BEGIN Document excerpt

Still, American English and the English of England share much in common; had America and England been totally cut off from one another for, say, one hundred years, their inhabitants might now find it much more difficult than it is to communicate. The two languages have shared their changes with one another to a considerable extent. But even so, since at least the seventeenth century they have different histories. It is remarkable that the United States, considering the vast numbers of non-English-speaking immigrants over the course of its history, still speaks English at all; but the variety of linguistic backgrounds, oddly enough, probably accounts for that as much as anything else. In addition to the determination of the dominant English speaking class in America to preserve its cultural-linguistic heritage, the necessity of settling on some common tongue by means of which all those Germans and Poles and Czechs and Italians and Chinese and Mexicans and Swedes and all the other linguistic groups which came together to constitute the United States could communicate, led ineluctably to the English language as the common denominator. At the same time, those languages changed--indeed, helped to create--what we have come to know as American English.

END Document excerpt
BEGIN Data shown

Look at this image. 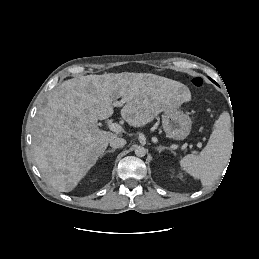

END Data shown

• Complete the following:
• 1. In the passage on American English, since at least which century have American English and the English of England had different histories?
• 2. Continue the passage on American English, picking up after its final sentence.

• Outputs by task:
• 1. Since at least the seventeenth century.

• 2.
The English spoken in Ireland has its own history as well. Unlike the population of the United States however, the Irish were compelled to replace or at least supplement their own language of Irish Gaelic with English. Without going into the reasons for this, one result is that the English spoken in Ireland has been heavily influenced by the Irish language in vocabulary, idiom, and even to an extent in grammar. Although few people in Ireland (some estimates are as low as 30,000) use Irish on a day-to-day basis, and the vast majority of Irish citizens do not have a fluent grasp of Irish, all of them are affected by this linguistic blending. Texts written in Irish English are best understood if the reader possesses at least some knowledge of the associated/underlying language and the possibilities of expression which that association affords.

--I suppose you were in love with this Michael Furey, Gretta, he said.
--I was great with him at the time, she said.
. . .
--It was in the winter, she said, about the beginning of the winter when I was going to leave my grandmother's and come up here to the convent. And he was ill at the time in his lodgings in Galway and wouldn't be let out and his people in Oughterard were written to. He was in decline, they said, or something like that. I never knew rightly.
(Dubliners 221-22)
The preceding passage from James Joyce's splendid short story "The Dead" demonstrates the point clearly. Gretta, the woman uttering the lines, is from County Galway and reflects the fact in the idiom and the rhythms of her speech, which show a close relationship with the underlying Irish. Her language carefully distinguishes her from her husband, Gabriel, university educated and with an English virtually untouched by Irish.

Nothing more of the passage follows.